Accelerating the development of large multimodal models (LMMs) with lmms-eval
https://lmms-lab.github.io/
Other
2.03k stars 149 forks source link

[Reproduce] Unable to reproduce AI2D, ChartQA and InfoVQA results for llava-1.6-mistral-7b #122

Open GoGoJoestar opened 4 months ago

GoGoJoestar commented 4 months ago

I am tring to reproduce some tasks' result on llava-1.6-mistral-7b, but found large gap on AI2D, ChartQA and InfoVQA. The lmms-eval version I ues is 0.2.0.

My script:

python3 -m accelerate.commands.launch \
    --num_processes=3 \
    -m lmms_eval \
    --model llava \
    --model_args pretrained=/My/Downloaded/llava-v1.6-mistral-7b,conv_template=mistral_instruct,attn_implementation=flash_attention_2 \
    --tasks ai2d,chartqa,docvqa_val,scienceqa_full,infovqa_val \
    --batch_size 1 \
    --log_samples \
    --log_samples_suffix llava_mistral \
    --output_path ./logs/

The results from my running, lmms-eval 0.1 results excel and llava official blogs are shown below.
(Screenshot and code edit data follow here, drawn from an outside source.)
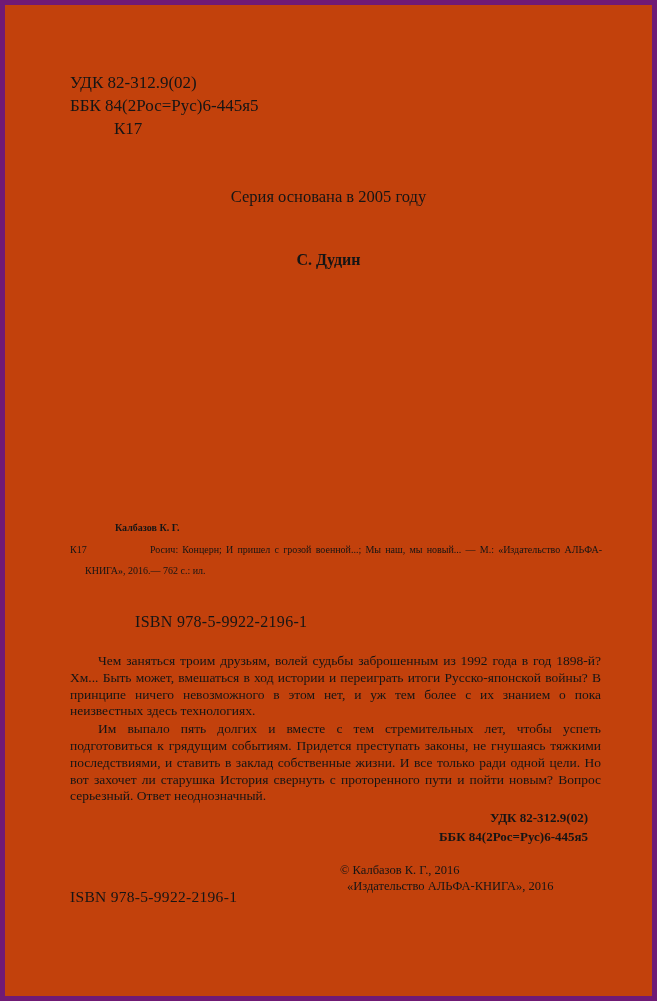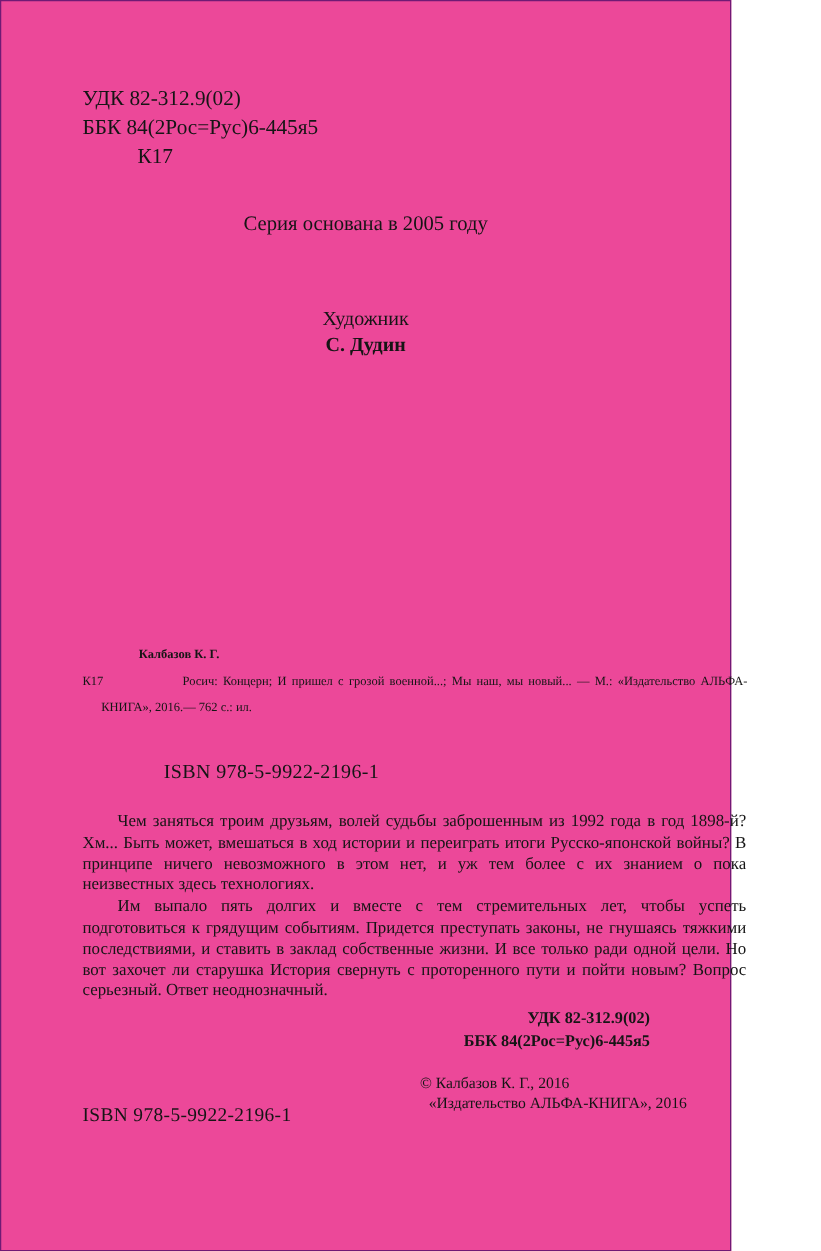--- a/index.html
+++ b/index.html
@@ -14,10 +14,10 @@
   .page {
     position: absolute;
     left: 0; top: 0;
-    width: 585px;
+    width: 657px;
     height: 1001px;
-    background: #ec4899;
-    border: 1px solid #701a75;
+    background: #c2410c;
+    border: 5px solid #701a75;
   }
 
   

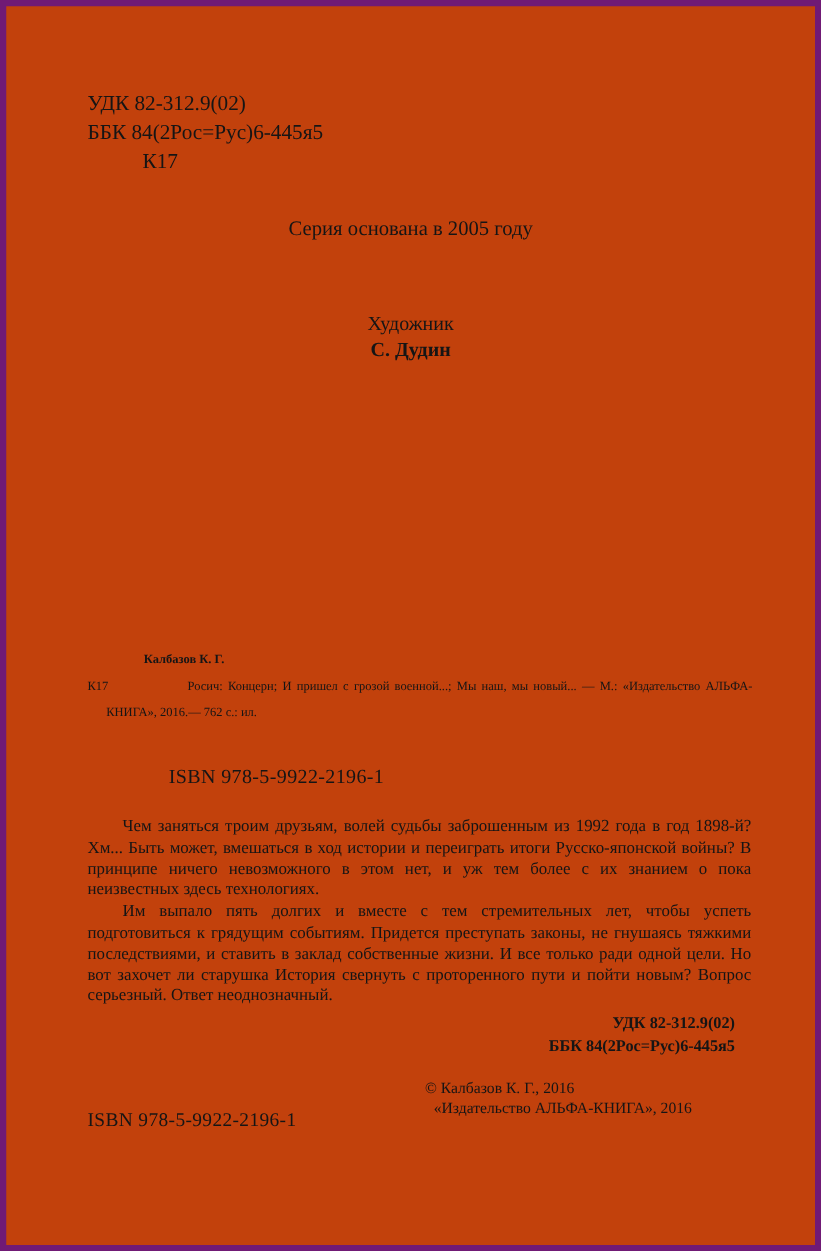--- a/index.html
+++ b/index.html
@@ -35,7 +35,7 @@
   .series-block {
     position: absolute;
     left: 0;
-    top: 166px;
+    top: 180px;
     width: 100%;
     text-align: center;
     font-size: 16.5px;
AI2D ChartQA infoVQA DocVQA ScienceQA-full ScienceQA-img
llava official 60.8 38.8 - 72.2 - 72.8
lmms-eval 0.1 blog 60.75 38.76 43.77 72.16 0.23 0
my reproduce 67.42 52.92 36.74 70.18 76.80 72.83

The results of DocVQA and ScienceQA-img are similar, but results of AI2D, ChartQA and InfoVQA gap from 7 to 14 point. What reason could lead to such gap? Does any task config change between lmms-eval 0.1.0 and 0.2.0?

gordonhu608 commented 3 months ago

I got the same thing for ChartQA, which is also 52.92, I'll try if lmms-eval version 0.1.0 works. But, if we all get this, I think this is a bug. Give it a [bug] tag and someone please fix it.